Ensuite, une limite chiffrée : le rapport pose qu'une avance de deux années « ne peut être qu'exceptionnelle et doit constituer une limite extrême à ne pas dépasser ». La raison est précisément la dyssynchronie : l'avance intellectuelle ne s'accompagne pas d'une avance affective et sociale équivalente. Le rapport le dit crûment : il est « impensable » d'imaginer un enfant de 10 ans intégré à un groupe de collégiens de 13 à 15 ans.

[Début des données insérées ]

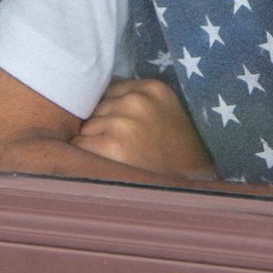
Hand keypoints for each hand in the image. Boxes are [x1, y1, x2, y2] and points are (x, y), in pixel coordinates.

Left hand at [75, 78, 214, 176]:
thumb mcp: (165, 109)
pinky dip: (88, 154)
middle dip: (104, 123)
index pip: (112, 88)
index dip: (114, 109)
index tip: (124, 125)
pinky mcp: (112, 145)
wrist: (192, 183)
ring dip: (95, 138)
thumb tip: (98, 90)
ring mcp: (124, 122)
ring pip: (87, 125)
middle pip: (98, 107)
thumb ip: (139, 97)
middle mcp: (137, 101)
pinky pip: (80, 143)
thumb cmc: (176, 148)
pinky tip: (107, 162)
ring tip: (120, 154)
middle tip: (126, 144)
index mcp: (153, 88)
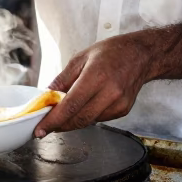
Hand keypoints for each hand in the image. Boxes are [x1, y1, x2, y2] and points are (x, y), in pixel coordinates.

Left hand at [36, 36, 154, 136]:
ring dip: (72, 121)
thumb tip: (46, 96)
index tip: (40, 129)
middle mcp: (109, 92)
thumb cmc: (111, 52)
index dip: (53, 120)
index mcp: (96, 76)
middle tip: (46, 126)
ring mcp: (118, 104)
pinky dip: (87, 116)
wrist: (141, 55)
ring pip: (88, 122)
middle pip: (79, 119)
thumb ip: (62, 80)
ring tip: (63, 113)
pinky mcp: (123, 110)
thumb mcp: (80, 58)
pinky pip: (99, 119)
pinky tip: (85, 106)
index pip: (71, 105)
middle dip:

Le temps « gagné » gagne à être réinvesti dans le sport, les arts ou des explorations libres, plutôt que dans une « marche forcée » vers les classes supérieures.

Ce que l'école cherche à éviter : les classes « à part »

On imagine parfois qu'il faudrait des classes ou des établissements « spécial HPI ». Le rapport Delaubier écarte clairement cette piste pour l'école publique : il juge « souhaitable d'éviter la constitution de classes spéciales, de filières ou d'établissements à vocation spécifique », et plaide pour l'accueil dans des classes hétérogènes, au sein d'établissements prêts à s'organiser pour répondre aux besoins particuliers. L'idée directrice est double : ne pas fabriquer une école à plusieurs vitesses, et ne pas isoler l'enfant. Le rapport le formule presque tendrement à l'adresse des parents : leur enfant « est un enfant comme les autres et il a besoin de vivre et de travailler parmi les autres ».

Il existe bien, dans le privé, des structures dédiées ; elles rassurent des familles éprouvées et peuvent convenir à certains enfants. Mais elles comportent un risque de renforcement de l'entre-soi et de l'identité « à part », dont il faut avoir conscience.

Ne pas confondre haut potentiel et difficulté d'apprentissage

Le point le plus important pour l'école est aussi le plus contre-intuitif. Quand un enfant brillant décroche, le réflexe est de tout expliquer par son intelligence — « il s'ennuie, c'est normal ». Or une vraie difficulté scolaire chez un EIP cache souvent un trouble associé : trouble de l'attention avec ou sans hyperactivité (TDAH), trouble « dys » (dyslexie, dyspraxie…), trouble du spectre de l'autisme. On parle de double exceptionnalité (« twice exceptional ») : le potentiel masque le trouble, ou l'inverse, et ces profils sont repérés tard, justement parce qu'on met tout sur le compte du HPI. Un mémoire universitaire du laboratoire CIRNEF rappelle d'ailleurs que les explications cliniques de l'échec des EIP reposent surtout sur des observations en consultation, non sur des enquêtes représentatives, et cite le chercheur Jacques Lautrey : rien ne prouve que ces difficultés soient plus fréquentes chez les précoces que chez les autres. La prudence s'impose donc : voir HPI et troubles associés : la double exceptionnalité.

Pour aller plus loin

Sources principales : Jean-Pierre Delaubier, La scolarisation des élèves « intellectuellement précoces », rapport à Monsieur le Ministre de l'Éducation nationale, janvier 2002 (leviers de la différenciation, de l'enrichissement et de l'accélération ; distinction accélération/saut de classe ; limite des deux ans d'avance ; refus des classes spéciales ; primauté du dialogue avec les familles). Loi n° 2005-380 du 23 avril 2005 d'orientation et de programme pour l'avenir de l'école, codifiée à l'article L.321-4 du code de l'éducation (reconnaissance des besoins des élèves intellectuellement précoces). Laurence Tournié, Élèves intellectuellement précoces et difficultés scolaires : quelles explications ?, mémoire de master, Sciences de l'éducation (laboratoire CIRNEF), 2014 (statut clinique et non systématique des explications de l'échec ; J. Lautrey). Conférences d'Olivier Revol sur l'école et l'enfant précoce (transcriptions vidéo, pour le point de vue clinique). Les ouvrages cliniques sont reformulés, non cités littéralement.